| YOUR INSTRUCTIONS |
Of the entries below, return exactly those lines that fall between the one containing "left elbow: (362, 129, 5)" and the one containing "right hip: (260, 194, 5)", the two end lines included.

| PROVIDED RECORDS |
Content starts

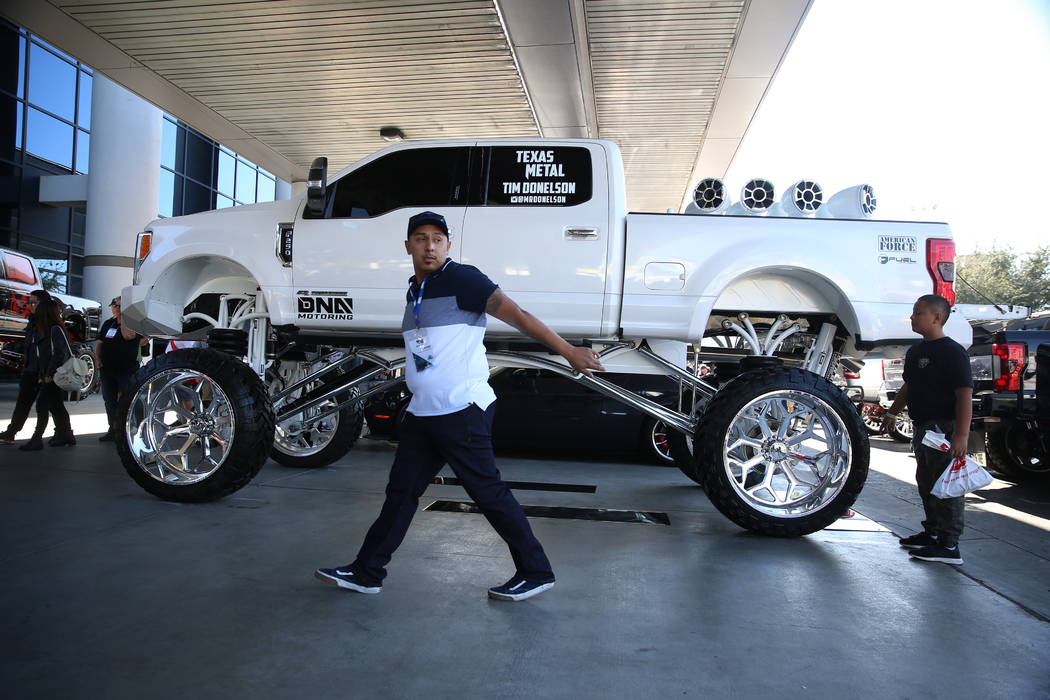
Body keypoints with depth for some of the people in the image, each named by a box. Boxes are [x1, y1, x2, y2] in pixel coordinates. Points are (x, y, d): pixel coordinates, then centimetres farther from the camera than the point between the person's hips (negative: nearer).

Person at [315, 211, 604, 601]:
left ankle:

Content ends
Content starts

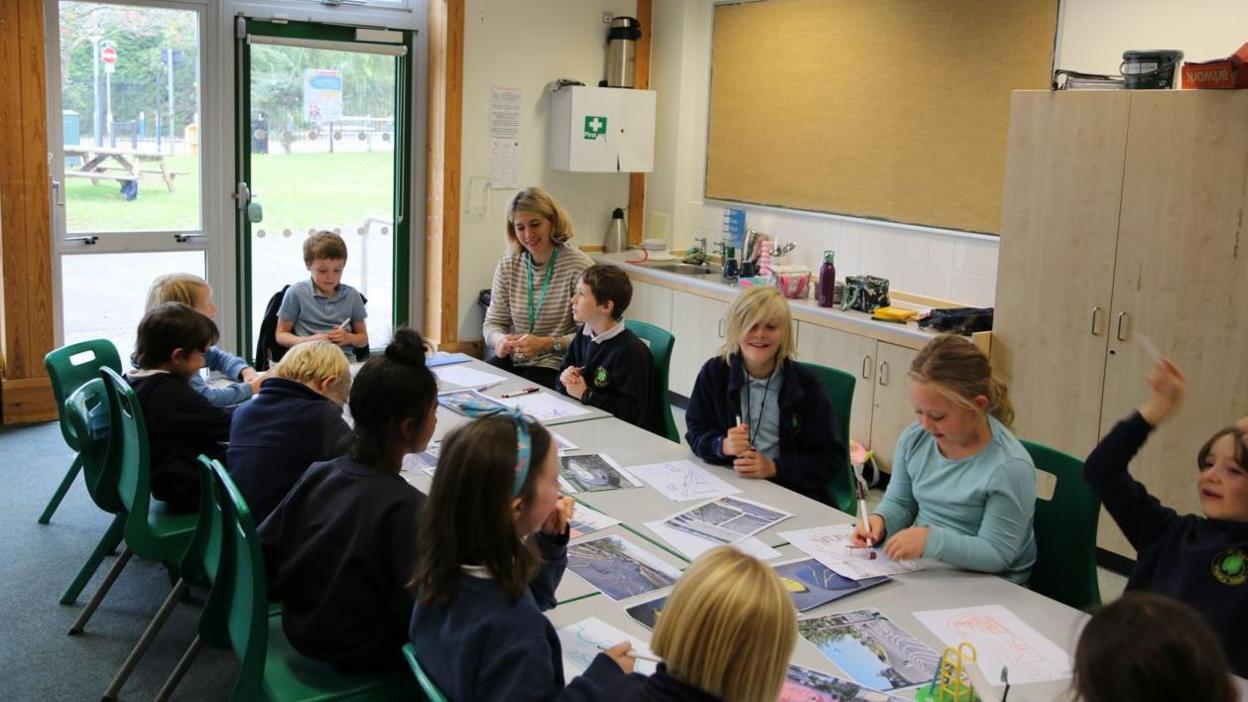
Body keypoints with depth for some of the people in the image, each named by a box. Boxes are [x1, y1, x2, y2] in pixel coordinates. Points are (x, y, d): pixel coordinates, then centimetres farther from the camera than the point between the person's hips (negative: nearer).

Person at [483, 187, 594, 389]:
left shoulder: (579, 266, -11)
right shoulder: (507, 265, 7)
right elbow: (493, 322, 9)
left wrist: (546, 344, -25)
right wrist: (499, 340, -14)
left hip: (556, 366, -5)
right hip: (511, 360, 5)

Content ends
Content starts

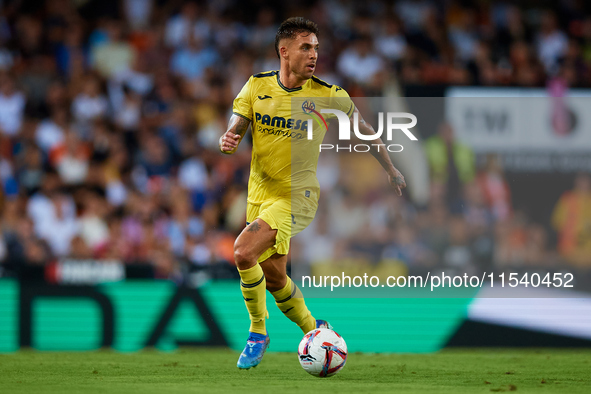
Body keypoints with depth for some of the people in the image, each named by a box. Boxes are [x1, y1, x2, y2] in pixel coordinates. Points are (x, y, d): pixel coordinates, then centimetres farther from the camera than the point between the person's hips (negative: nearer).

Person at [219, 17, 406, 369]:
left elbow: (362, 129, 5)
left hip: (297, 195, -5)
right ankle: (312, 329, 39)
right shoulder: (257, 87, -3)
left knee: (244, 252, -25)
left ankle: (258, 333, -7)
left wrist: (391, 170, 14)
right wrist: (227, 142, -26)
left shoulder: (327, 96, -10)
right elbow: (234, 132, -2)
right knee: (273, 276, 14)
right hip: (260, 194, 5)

Content ends

| RESPONSE BOX |
left elbow: (362, 129, 5)
left hip: (297, 195, -5)
right ankle: (312, 329, 39)
right shoulder: (257, 87, -3)
left knee: (244, 252, -25)
left ankle: (258, 333, -7)
left wrist: (391, 170, 14)
right wrist: (227, 142, -26)
left shoulder: (327, 96, -10)
right elbow: (234, 132, -2)
right knee: (273, 276, 14)
right hip: (260, 194, 5)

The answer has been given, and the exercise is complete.